Crucial parts of the game take place in underground facilities — interesting, initially haunting, beautiful corridors — but when Mundfish thrust me into Atomic Heart’s open world, I actually considered turning the game off.
In the game’s semi-open world, the murky depths of an empire’s fragmented failings are abandoned in favor of a garish pastoral environment. The space is wide open, and filled with security cameras and robots and machines that make more robots when alerted by said security cameras. Everything you spent hours learning is abandoned — Atomic Heart’s open world might as well be a completely different game. Filled with robots that are endlessly repaired and swarms of bullet-sponge enemies that are positioned at almost every corner, these open-world areas are some of the worst-designed spaces I’ve encountered.
Aside from playing host to numerous useful crafting materials, I advise — if you insist on continuing — skipping the open world altogether. The game is stingy with ammo which you’re better off saving for corridor fights and boss battles.
After all, let me repeat: Atomic Heart’s open-world robots endlessly respawn. I cannot fathom this design choice or why it is so antagonistic to your presence. Even FromSoftware games, famous for their worlds’ antagonism toward players, semi-permanently kill enemies.

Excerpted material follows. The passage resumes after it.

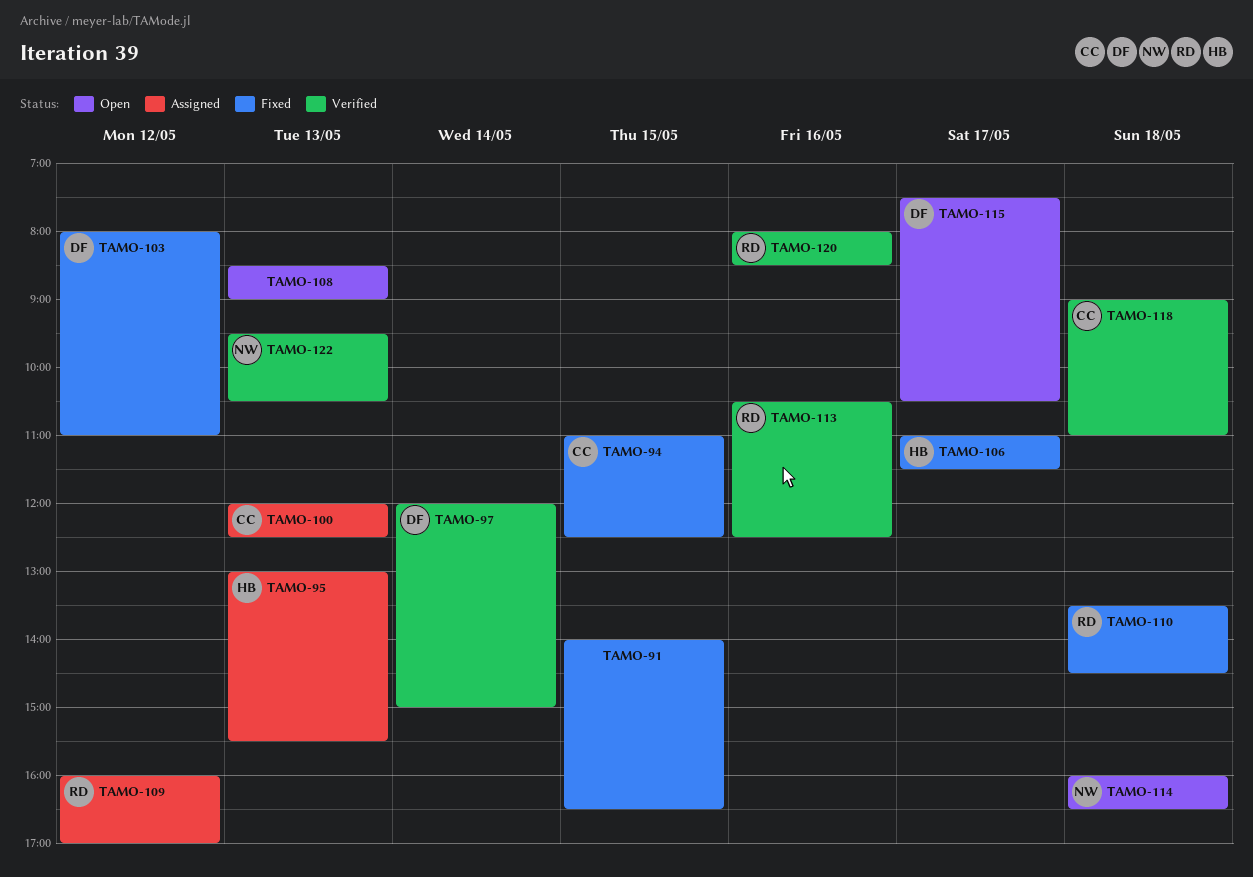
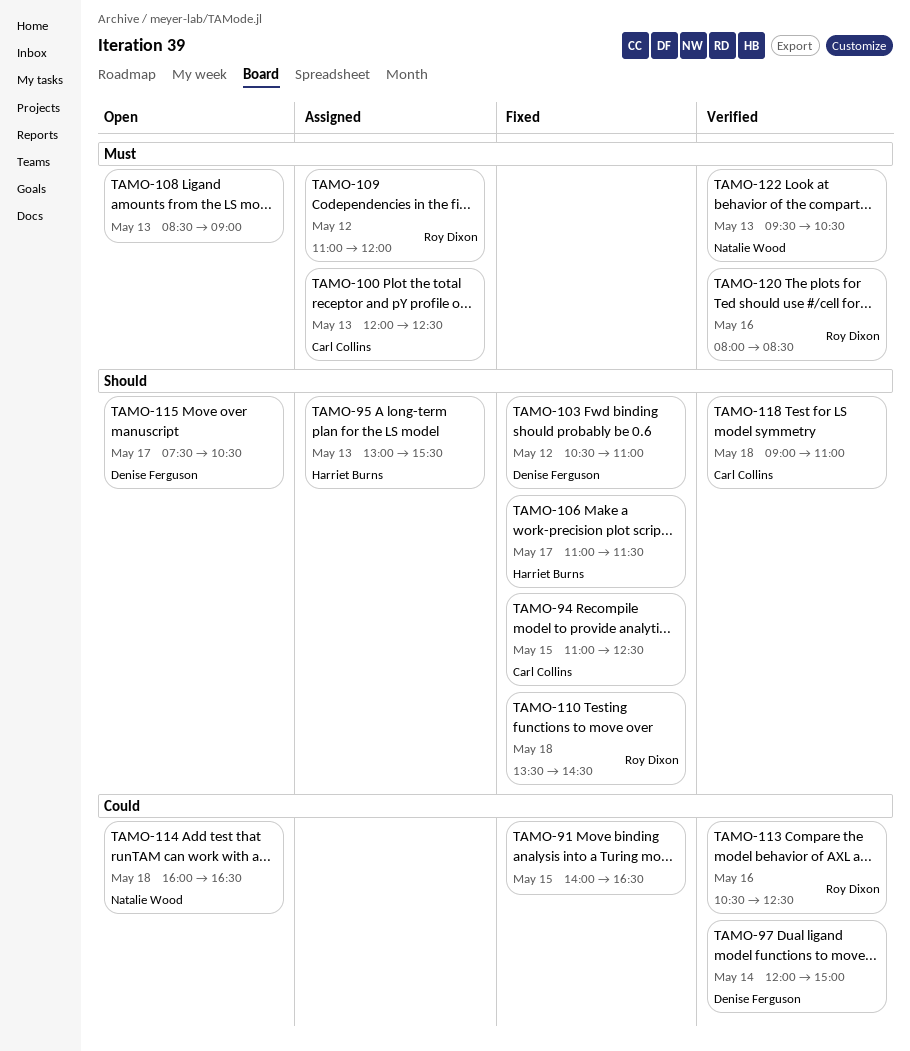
TAMO-103, begins: 08:00 -> 10:30
TAMO-109, begins: 16:00 -> 11:00
TAMO-109, ends: 17:00 -> 12:00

But the open-world design is illustrative of the wider point: The game is trying to do everything and therefore wins at almost nothing. BioShock had big beautiful spaces, but did not inject such design into gameplay — there was no need to diversify its focus, as it stuck to one theme and played it. Atomic Heart, in its attempt at complexity, spins a thousand plates and drops many. If the developers had hewed more closely to BioShock, it would have stuck to its underground facilities, playing carefully to its core theme. It would have made a sometimes enjoyable game into a memorable one.